Electrical Engineering Department, University of California, Los Angeles, CA 90095, USA.
Analyst. 2011 Sep 7;136(17):3512-8. doi: 10.1039/c0an00926a. Epub 2011 Jan 31.
We demonstrate lensless fluorescent microscopy over a large field-of-view of ~60 mm(2) with a spatial resolution of <4 µm. In this on-chip fluorescent imaging modality, the samples are placed on a fiber-optic faceplate that is tapered such that the density of the fiber-optic waveguides on the top facet is >5 fold larger than the bottom one. Placed on this tapered faceplate, the fluorescent samples are pumped from the side through a glass hemisphere interface. After excitation of the samples, the pump light is rejected through total internal reflection that occurs at the bottom facet of the sample substrate. The fluorescent emission from the sample is then collected by the smaller end of the tapered faceplate and is delivered to an opto-electronic sensor-array to be digitally sampled. Using a compressive sampling algorithm, we decode these raw lensfree images to validate the resolution (<4 µm) of this on-chip fluorescent imaging platform using microparticles as well as labeled Giardia muris cysts. This wide-field lensfree fluorescent microscopy platform, being compact and high-throughput, might provide a valuable tool especially for cytometry, rare cell analysis (involving large area microfluidic systems) as well as for microarray imaging applications.
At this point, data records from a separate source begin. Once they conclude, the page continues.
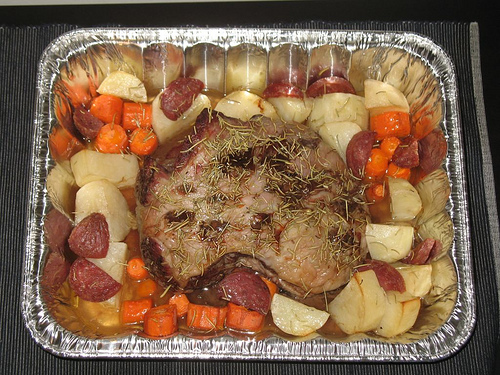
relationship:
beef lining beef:
[134, 107, 372, 298] [134, 107, 372, 298]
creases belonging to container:
[41, 330, 468, 363] [19, 27, 476, 362]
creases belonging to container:
[19, 32, 59, 349] [19, 27, 476, 362]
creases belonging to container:
[46, 24, 446, 57] [19, 27, 476, 362]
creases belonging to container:
[442, 46, 479, 338] [19, 27, 476, 362]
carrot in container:
[370, 106, 417, 141] [19, 27, 476, 362]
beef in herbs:
[134, 107, 372, 298] [146, 107, 375, 281]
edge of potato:
[398, 295, 420, 305] [323, 270, 385, 338]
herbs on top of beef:
[180, 118, 361, 249] [133, 106, 373, 297]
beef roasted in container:
[165, 135, 357, 288] [19, 27, 476, 362]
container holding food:
[19, 27, 476, 362] [51, 39, 449, 338]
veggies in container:
[96, 70, 153, 105] [19, 27, 476, 362]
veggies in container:
[150, 84, 211, 139] [19, 27, 476, 362]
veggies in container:
[211, 90, 277, 122] [19, 27, 476, 362]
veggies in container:
[266, 89, 316, 126] [19, 27, 476, 362]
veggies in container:
[122, 99, 153, 132] [19, 27, 476, 362]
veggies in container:
[95, 120, 126, 155] [19, 27, 476, 362]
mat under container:
[0, 13, 62, 119] [19, 27, 476, 362]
我们展示了一种无透镜荧光显微镜,其视场约为 60mm²,空间分辨率小于 4µm。在这种片上荧光成像模式中,样品放置在光纤面板上,该光纤面板逐渐变细,使得上表面的光纤波导密度比下表面大 5 倍以上。将荧光样品放置在这个锥形的光纤面板上,通过玻璃半球形界面从侧面泵浦。在激发样品后,通过在样品基底的下表面发生全内反射来拒绝泵浦光。然后,通过锥形光纤面板的较小端收集来自样品的荧光发射,并将其传输到光电传感器阵列进行数字采样。使用压缩采样算法,我们对这些原始无透镜图像进行解码,以验证使用微粒子以及标记的鼠贾第虫囊包作为模型的这种片上荧光成像平台的分辨率(<4µm)。这种宽视场无透镜荧光显微镜平台具有紧凑和高通量的特点,可能为细胞术、稀有细胞分析(涉及大面积微流控系统)以及微阵列成像应用提供一种有价值的工具。